- [Текст для упражнения]
========

Сказать Всевышнему: «Отец, я благодарю,
И радуюсь каждому прожитому мной декабрю».
Мое бетонное небо стало бездонным и синим,
Эта любовь делает меня сильным.
(«Девятибалльно)
Люди ползут и не верят, что могут взлететь,
И каждый занят делом, но, вероятно, не тем.
Верят в крест, а не в того, кто на кресте,
Отец расстроен поведением детей.
(«Отец»)
Подлинно христианское отношение к миру заметнее как в романтически-веселой мужественности поступков, так и в смирении перед неизбежным:
А когда ты будешь рожать мне сына.
Я не усну до утра, переживая сильно.
Белый младенец, пахнет белым хлебом.
И глядит на нас васильковым небом.
Милая моя сдохну я, стану облаком
Над головою с тобою, чтоб не одиноко.
В полете, в самолёте, прижмись к стеклу, я.
Буду ждать тебя в небе для поцелуя.
(«Облако»)
Отсюда — суровое и спокойное отношение к смерти («да, Смерть!»), как к очередному необходимому этапу дороги:
Сквозь скелеты берез мелькают купола,
По битому стеклу босые дети мал-мала.
А в окне напротив май, яблоня цветет,
Девица с косой пшеничной, молоко и мед.
Кореец и хрипатый в тамбуре пьют «Три топора»,
Патлатый тощий очкарик с ними, рок до утра.
Танцовщица танго с ворошиловским стрелком,
Меня как земляка зовут в купе на плюшки с кипятком.
А в моем вагоне наши все, бабуля, дедуля,
Друганы, Рустик, Мыха и Серега Пуля,
И все на кипише мечут икру, как осетр,
Кого из нас встретит рыбак Петр.
(«Поезд»)
В клиповой версии «Русского подорожника» — на каждый трек сделан профессиональный, сюжетный, драматургически простроенный мини-фильм (история для отечественной музыки беспрецедентная), — мелькают знакомые лица: Захар Прилепин, Андрей Мерзликин, Сергей Бадюк, репер Рич, боец Алексей «Лакост» Мартынов…
Прилепин наиболее принципиален — он показан не актером, а персонажем русской дороги, самим собой. Своеобразное проникновение литературного направления «новый реализм» в музыку и кино, если понимать, что «новые реалисты» — голос поколения, умеющего сейчас наиболее точно и рельефно сообщить о пережитом и переосмысленном. Увиденном: в кадре — трасса с дальнобоями, храмы-купола, война и камуфляж, блатхаты и больницы, кладбище, тайга, куски неба, остовы производств, ринг, оружие, солнце…
Встал на цыпочки, сел на корточки.

========

- [Что нужно сделать]
• A. Что, согласно тексту о «Русском подорожнике», сделано на каждый трек в его клиповой версии?
• B. Перепишите из текста о «Русском подорожнике» слово в слово всё от слов «Я не усну до» вниз до слов «босые дети мал-мала.».

- [Исходные данные]

========

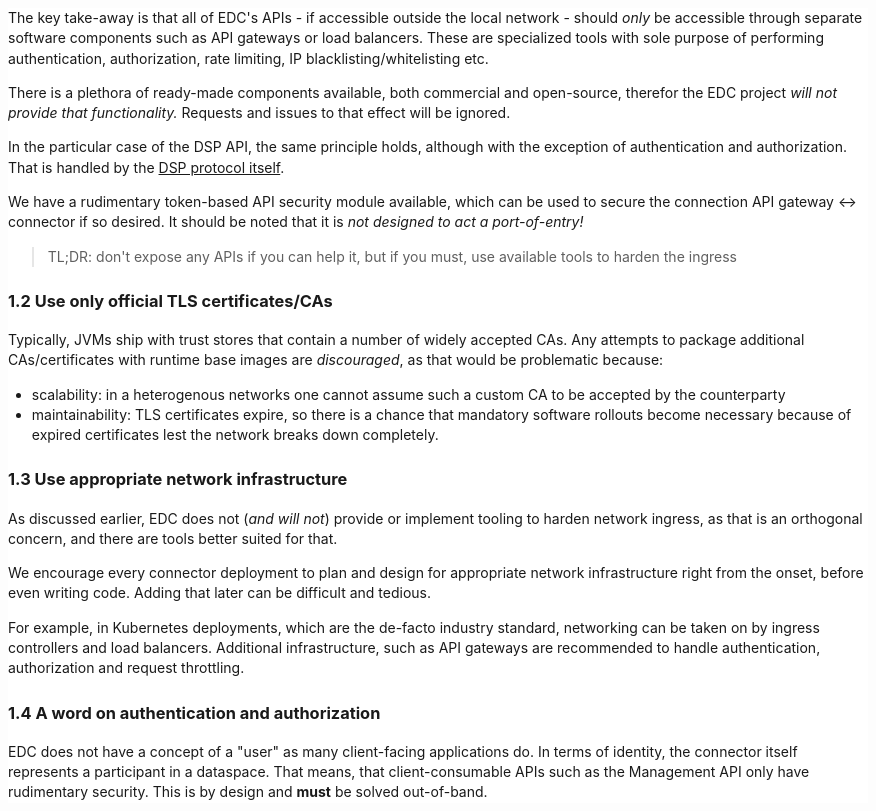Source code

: The key take-away is that all of EDC's APIs - if accessible outside the local network - should *only* be accessible
through separate software components such as API gateways or load balancers. These are specialized tools with sole
purpose of performing authentication, authorization, rate limiting, IP blacklisting/whitelisting etc.

There is a plethora of ready-made components available, both commercial and open-source, therefor the EDC project _will
not provide that functionality._ Requests and issues to that effect will be ignored.

In the particular case of the DSP API, the same principle holds, although with the exception of authentication and
authorization. That is handled by the [DSP protocol itself]().

We have a rudimentary token-based API security module available, which can be used to secure the connection API
gateway <-> connector if so desired.
It should be noted that it is _not designed to act a port-of-entry!_

> TL;DR: don't expose any APIs if you can help it, but if you must, use available tools to harden the ingress

### 1.2 Use only official TLS certificates/CAs

Typically, JVMs ship with trust stores that contain a number of widely accepted CAs. Any attempts to package additional
CAs/certificates with runtime base images are _discouraged_, as that would be problematic because:

- scalability: in a heterogenous networks one cannot assume such a custom CA to be accepted by the counterparty
- maintainability: TLS certificates expire, so there is a chance that mandatory software rollouts become necessary
  because of expired certificates lest the network breaks down completely.

### 1.3 Use appropriate network infrastructure

As discussed earlier, EDC does not (_and will not_) provide or implement tooling to harden network ingress, as that is
an orthogonal concern, and there are tools better suited for that.

We encourage every connector deployment to plan and design for appropriate network infrastructure right from the onset,
before even writing code. Adding that later can be difficult and tedious.

For example, in Kubernetes deployments, which are the de-facto industry standard, networking can be taken on by ingress
controllers and load balancers. Additional infrastructure, such as API gateways are recommended to handle
authentication, authorization and request throttling.

### 1.4 A word on authentication and authorization

EDC does not have a concept of a "user" as many client-facing applications do. In terms of identity, the connector
itself represents a participant in a dataspace. That means, that client-consumable APIs such as the Management API only
have rudimentary security. This is by design and __must__ be solved out-of-band.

========

- [Готовые ответы]
• A. На каждый трек сделан профессиональный, сюжетный, драматургически простроенный мини-фильм.

• B.
Я не усну до утра, переживая сильно.
Белый младенец, пахнет белым хлебом.
И глядит на нас васильковым небом.
Милая моя сдохну я, стану облаком
Над головою с тобою, чтоб не одиноко.
В полете, в самолёте, прижмись к стеклу, я.
Буду ждать тебя в небе для поцелуя.
(«Облако»)
Отсюда — суровое и спокойное отношение к смерти («да, Смерть!»), как к очередному необходимому этапу дороги:
Сквозь скелеты берез мелькают купола,
По битому стеклу босые дети мал-мала.